Data:
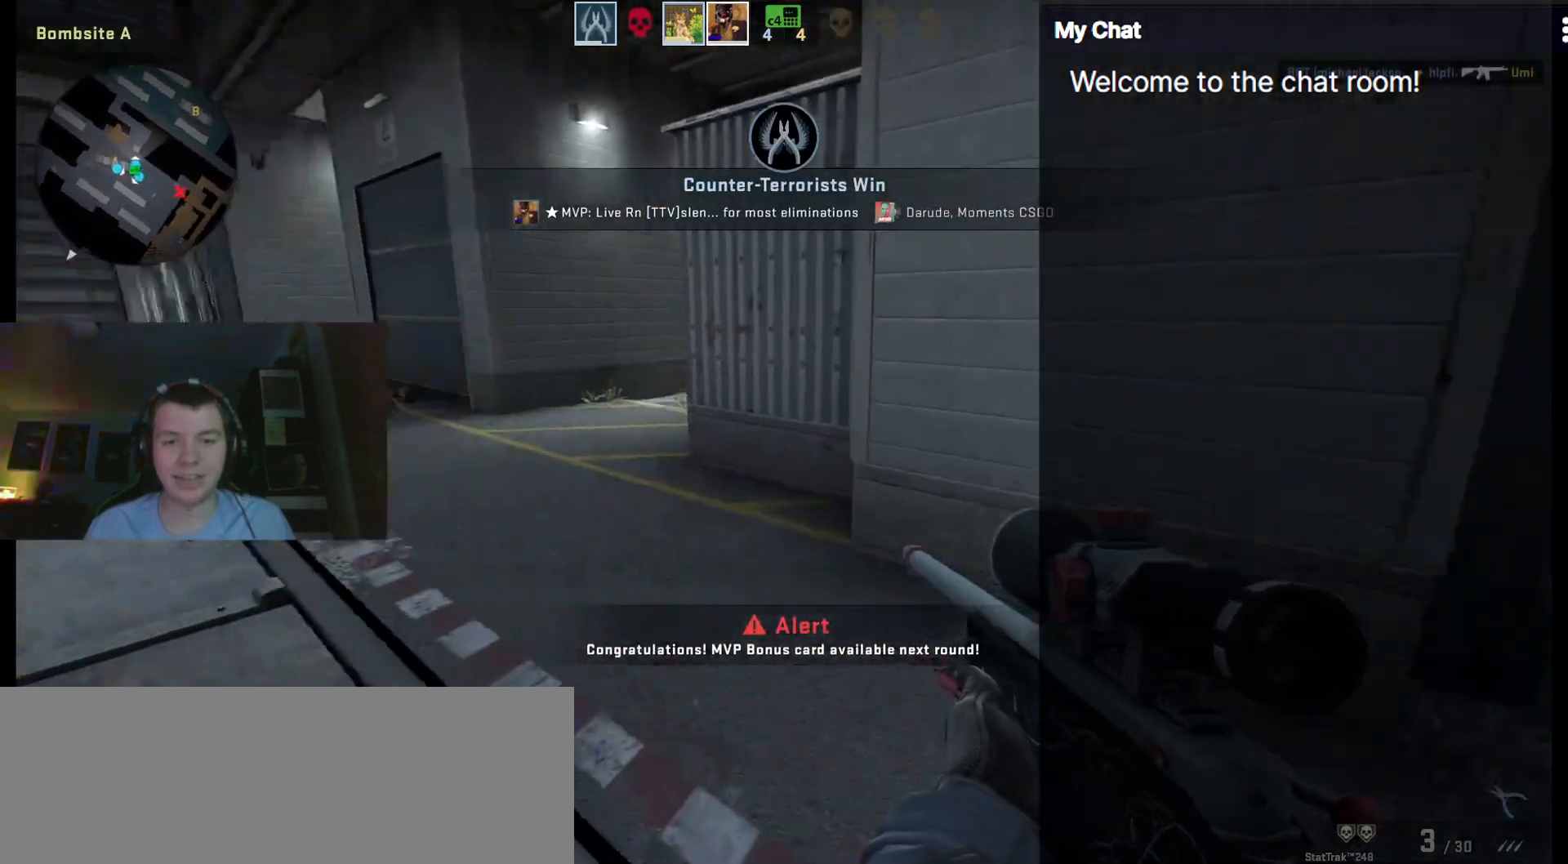
{"keys": [], "events": [[417, "q", "up"], [467, "w", "up"]]}
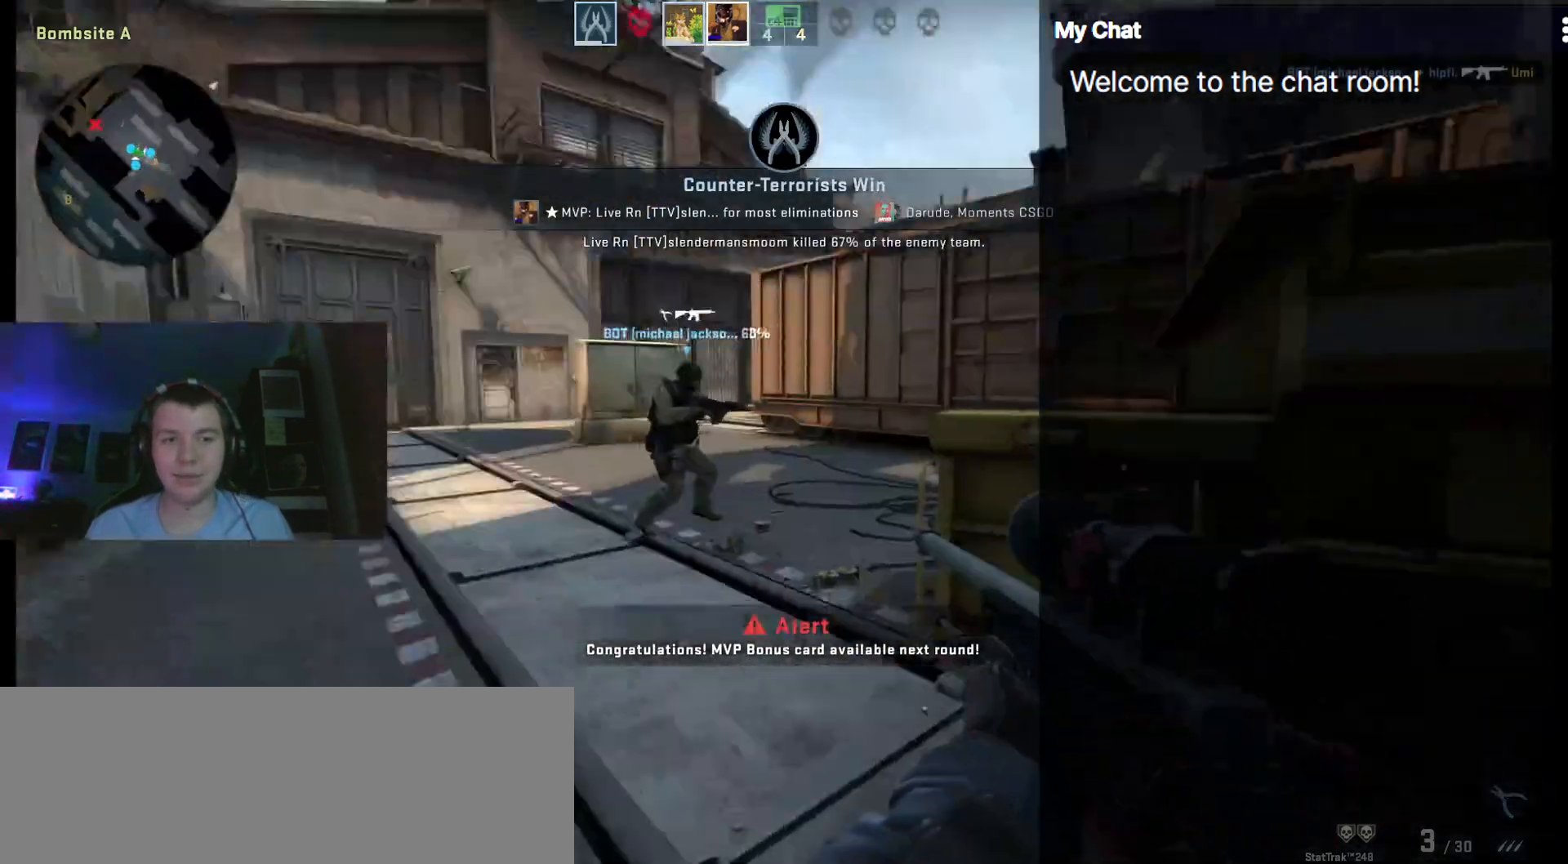
{"keys": ["r", "w"], "events": [[50, "w", "down"], [150, "a", "down"], [283, "a", "up"], [417, "r", "down"]]}
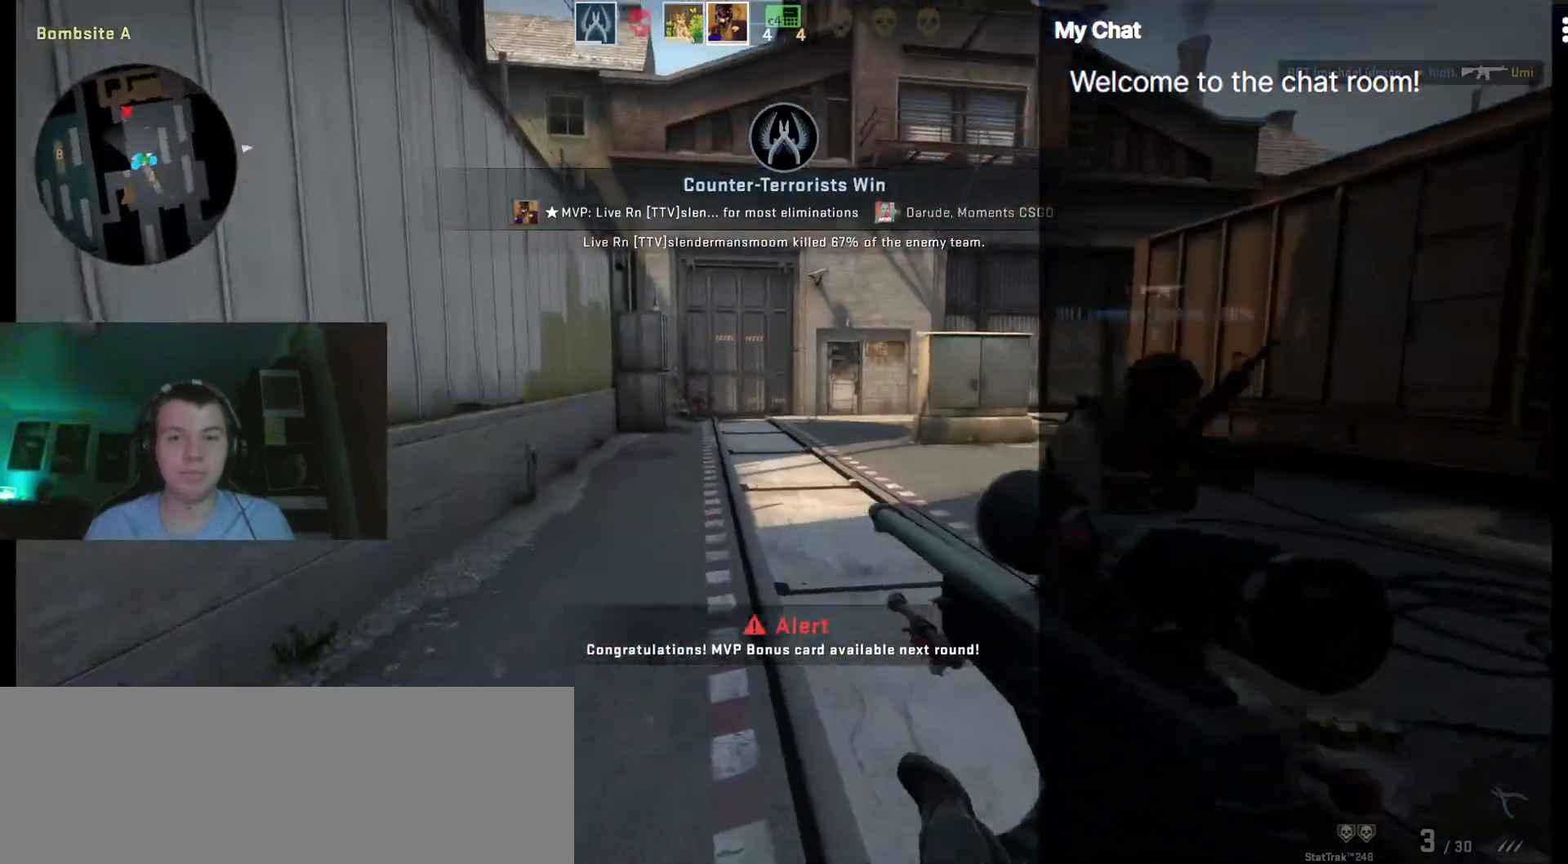
{"keys": ["d"], "events": [[17, "r", "up"], [67, "a", "down"], [200, "w", "up"], [250, "space", "down"], [350, "d", "down"], [350, "space", "up"], [383, "a", "up"]]}
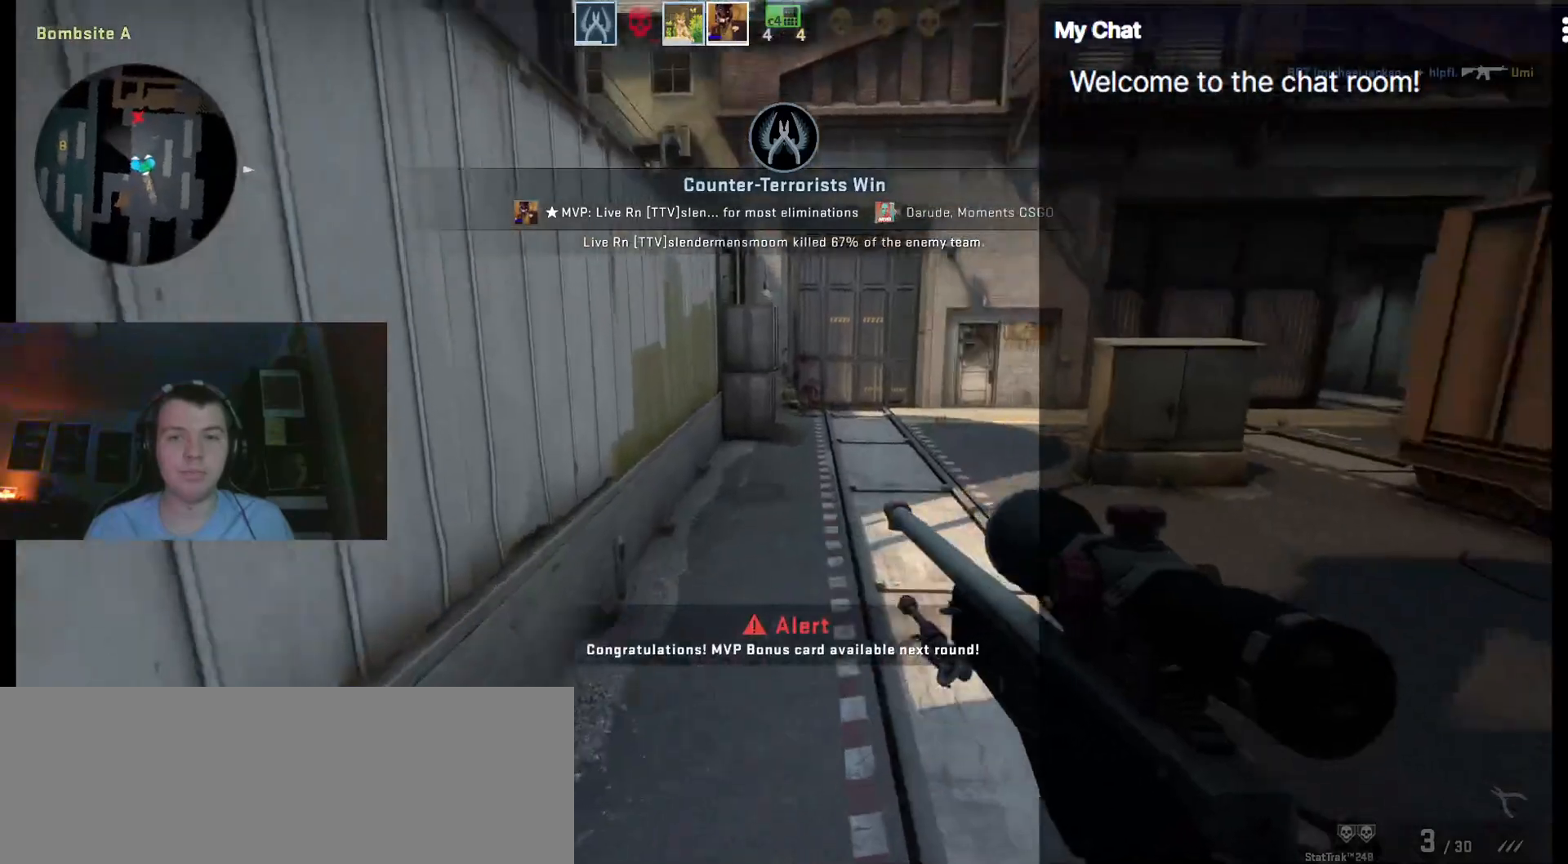
{"keys": ["d", "space"], "events": [[167, "a", "down"], [167, "d", "up"], [400, "space", "down"], [450, "a", "up"], [450, "d", "down"]]}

Task goal:
The response is the full listing, copied exactly, with the pictures omitted.

Your response:
{"keys": [], "events": [[417, "q", "up"], [467, "w", "up"]]}
{"keys": ["r", "w"], "events": [[50, "w", "down"], [150, "a", "down"], [283, "a", "up"], [417, "r", "down"]]}
{"keys": ["d"], "events": [[17, "r", "up"], [67, "a", "down"], [200, "w", "up"], [250, "space", "down"], [350, "d", "down"], [350, "space", "up"], [383, "a", "up"]]}
{"keys": ["d", "space"], "events": [[167, "a", "down"], [167, "d", "up"], [400, "space", "down"], [450, "a", "up"], [450, "d", "down"]]}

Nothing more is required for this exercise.